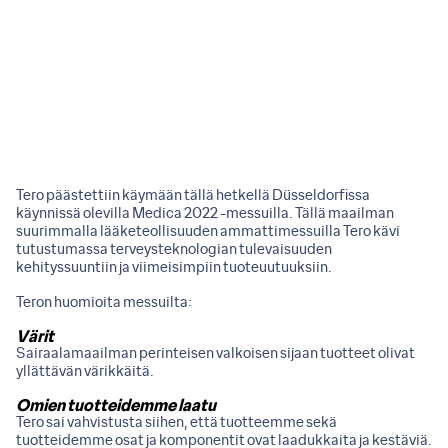
Tero päästettiin käymään tällä hetkellä Düsseldorfissa
käynnissä olevilla Medica 2022 -messuilla. Tällä maailman
suurimmalla lääketeollisuuden ammattimessuilla Tero kävi
tutustumassa terveysteknologian tulevaisuuden
kehityssuuntiin ja viimeisimpiin tuoteuutuuksiin.
Teron huomioita messuilta:
Värit
Sairaalamaailman perinteisen valkoisen sijaan tuotteet olivat
yllättävän värikkäitä.
Omien tuotteidemme laatu
Tero sai vahvistusta siihen, että tuotteemme sekä
tuotteidemme osat ja komponentit ovat laadukkaita ja kestäviä.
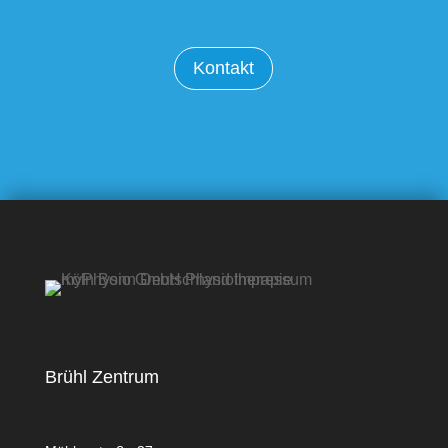
Kontakt
Brühl Zentrum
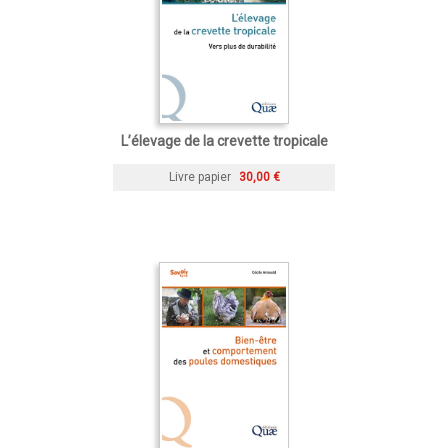
L’élevage de la crevette tropicale
Livre papier
30,00 €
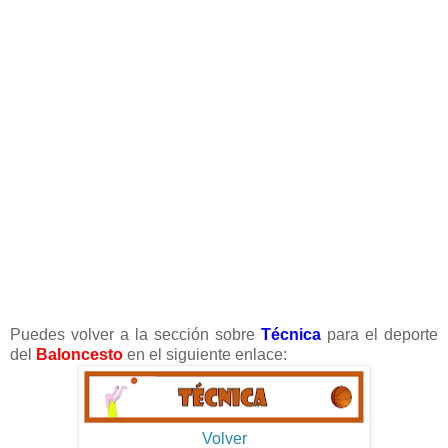
Puedes volver a la sección sobre
Técnica
para el deporte
del
Baloncesto
en el siguiente enlace:
Volver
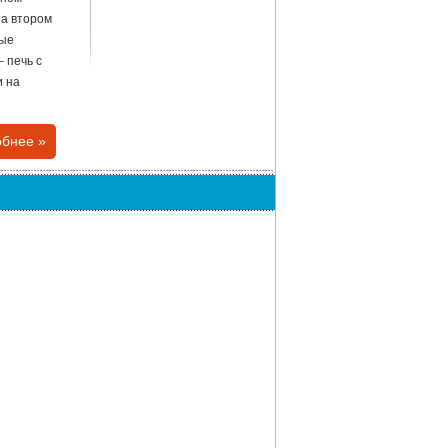
На втором
ные
 печь с
и на
бнее »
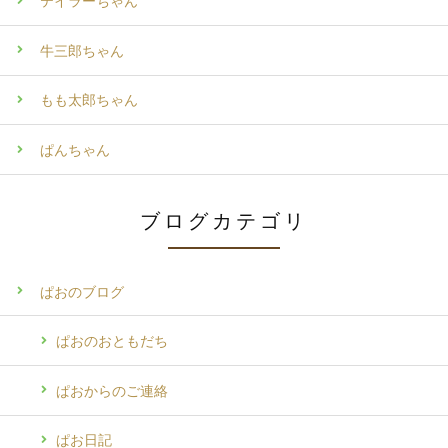
テイラーちゃん
牛三郎ちゃん
もも太郎ちゃん
ぱんちゃん
ブログカテゴリ
ぱおのブログ
ぱおのおともだち
ぱおからのご連絡
ぱお日記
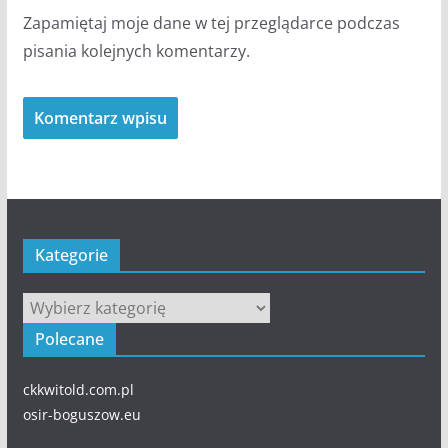
Zapamiętaj moje dane w tej przeglądarce podczas
pisania kolejnych komentarzy.
Kategorie
Kategorie
Polecane
ckkwitold.com.pl
osir-boguszow.eu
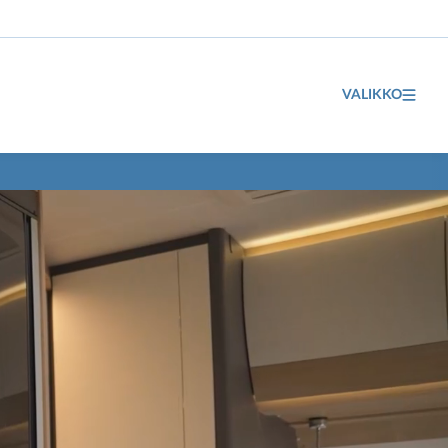
VALIKKO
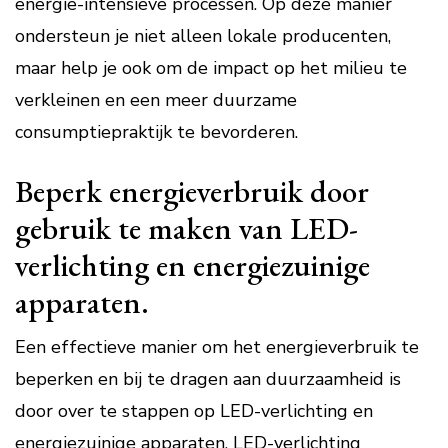
energie-intensieve processen. Op deze manier
ondersteun je niet alleen lokale producenten,
maar help je ook om de impact op het milieu te
verkleinen en een meer duurzame
consumptiepraktijk te bevorderen.
Beperk energieverbruik door
gebruik te maken van LED-
verlichting en energiezuinige
apparaten.
Een effectieve manier om het energieverbruik te
beperken en bij te dragen aan duurzaamheid is
door over te stappen op LED-verlichting en
energiezuinige apparaten. LED-verlichting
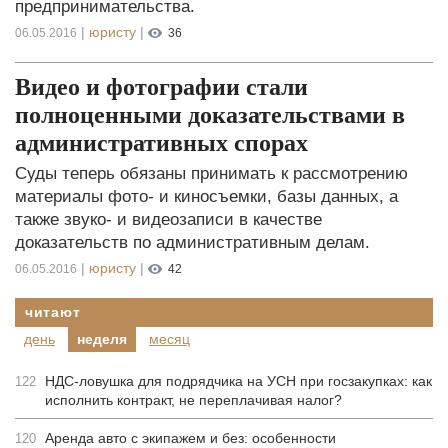
предпринимательства.
|
юристу
|
06.05.2016
36
Видео и фотографии стали
полноценными доказательствами в
административных спорах
Суды теперь обязаны принимать к рассмотрению
материалы фото- и киносъемки, базы данных, а
также звуко- и видеозаписи в качестве
доказательств по административным делам.
|
юристу
|
06.05.2016
42
читают
день
неделя
месяц
НДС-ловушка для подрядчика на УСН при госзакупках: как
122
исполнить контракт, не переплачивая налог?
Аренда авто с экипажем и без: особенности
120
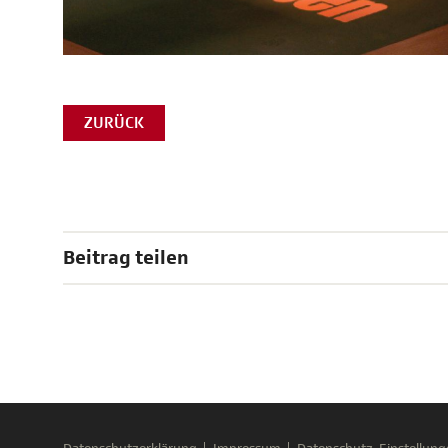
ZURÜCK
Beitrag teilen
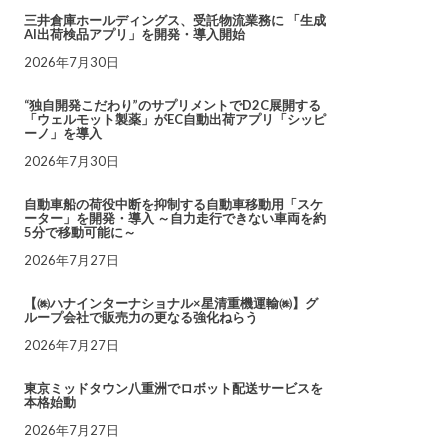
三井倉庫ホールディングス、受託物流業務に 「生成
AI出荷検品アプリ」を開発・導入開始
2026年7月30日
“独自開発こだわり”のサプリメントでD2C展開する
「ウェルモット製薬」がEC自動出荷アプリ「シッピ
ーノ」を導入
2026年7月30日
自動車船の荷役中断を抑制する自動車移動用「スケ
ーター」を開発・導入 ～自力走行できない車両を約
5分で移動可能に～
2026年7月27日
【㈱ハナインターナショナル×星清重機運輸㈱】グ
ループ会社で販売力の更なる強化ねらう
2026年7月27日
東京ミッドタウン八重洲でロボット配送サービスを
本格始動
2026年7月27日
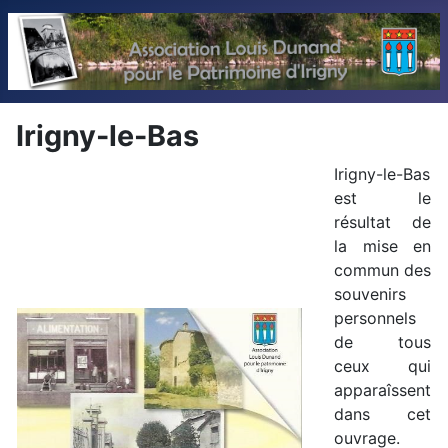
Irigny-le-Bas
Irigny-le-Bas
est le
résultat de
la mise en
commun des
souvenirs
personnels
de tous
ceux qui
apparaîssent
dans cet
ouvrage.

# Job
Filter the records, keeping only lines that contain "door", and show those lines.

# Result
Beperk energieverbruik door
door over te stappen op LED-verlichting en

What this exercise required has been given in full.